All of the listing below must be repeated word for word. Pictures are the only thing to omit.

#### DATA BLOCK

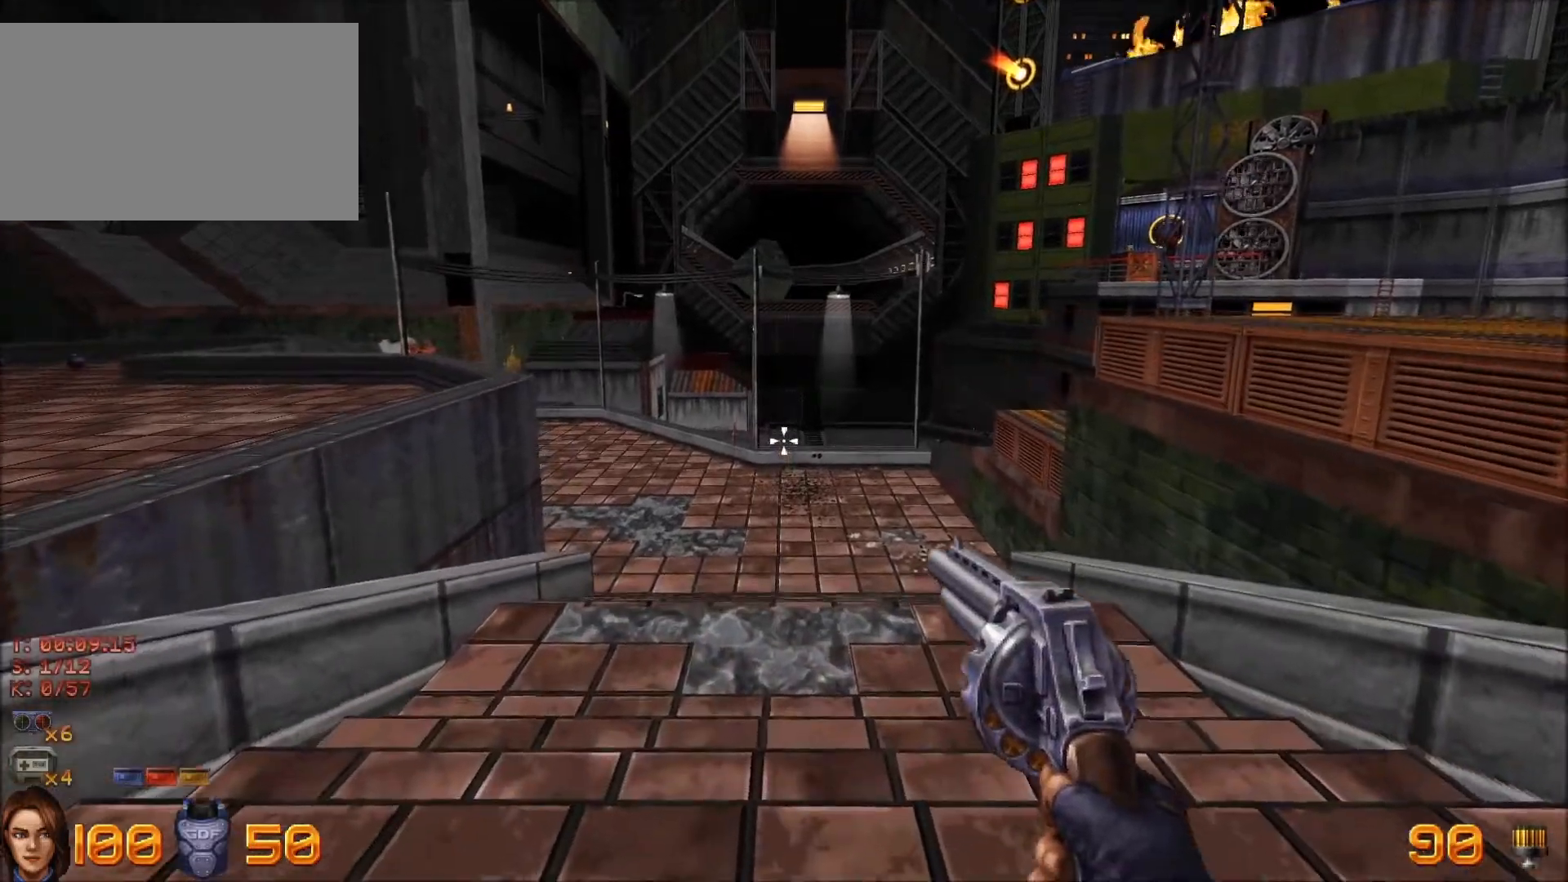
{"keys": [], "mouse": [], "events": []}
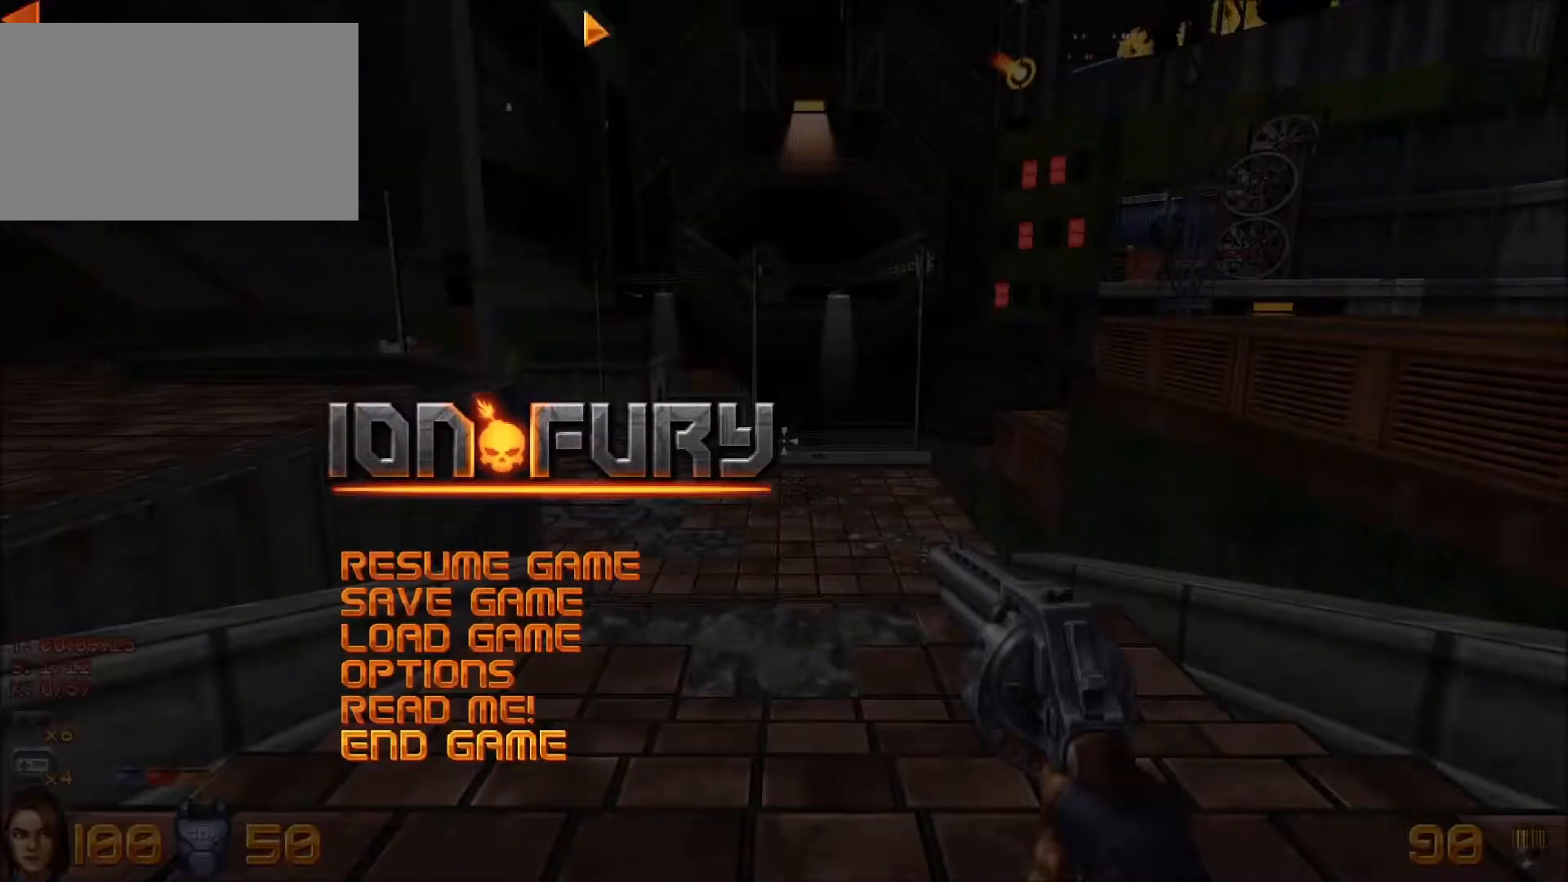
{"keys": [], "mouse": [], "events": []}
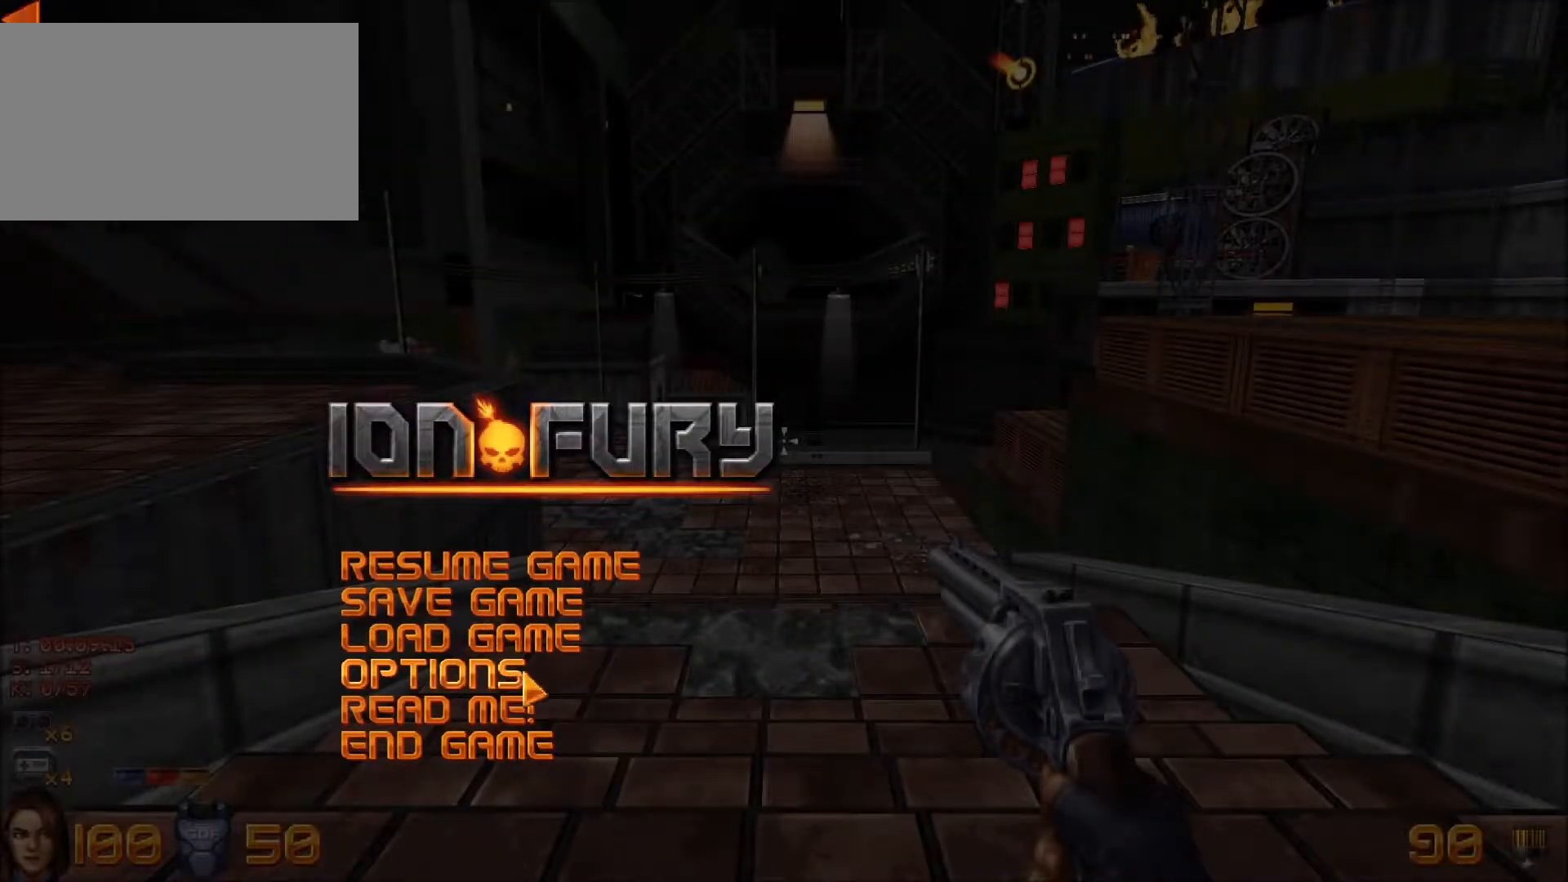
{"keys": [], "mouse": [], "events": [[217, "mouse_left", "down"], [300, "mouse_left", "up"]]}
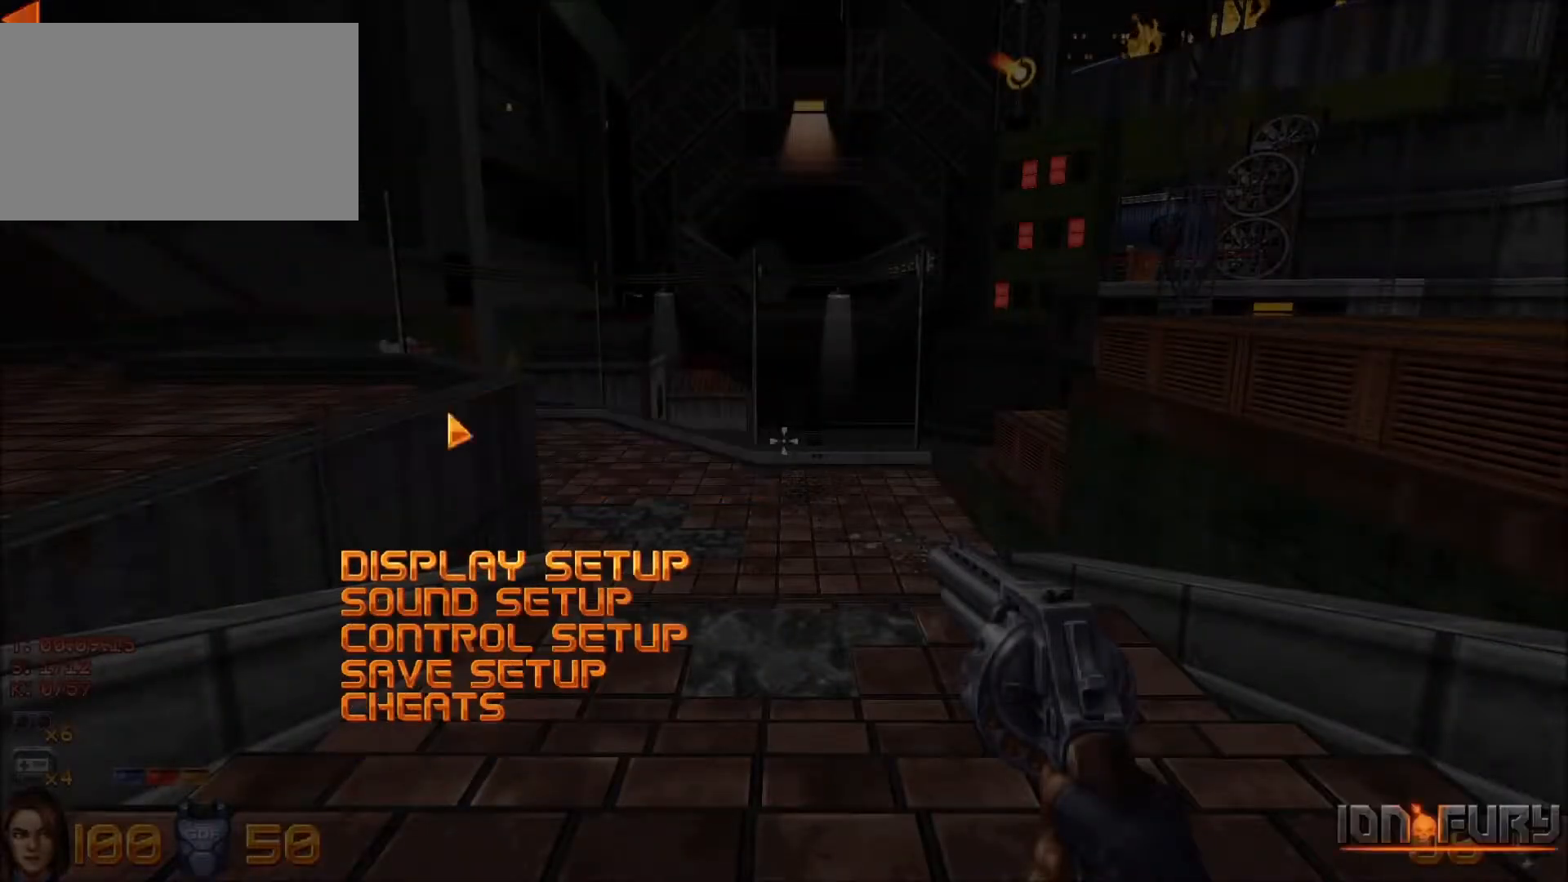
{"keys": [], "mouse": [], "events": []}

########

YOUR SOLUTION
{"keys": [], "mouse": [], "events": []}
{"keys": [], "mouse": [], "events": []}
{"keys": [], "mouse": [], "events": [[217, "mouse_left", "down"], [300, "mouse_left", "up"]]}
{"keys": [], "mouse": [], "events": []}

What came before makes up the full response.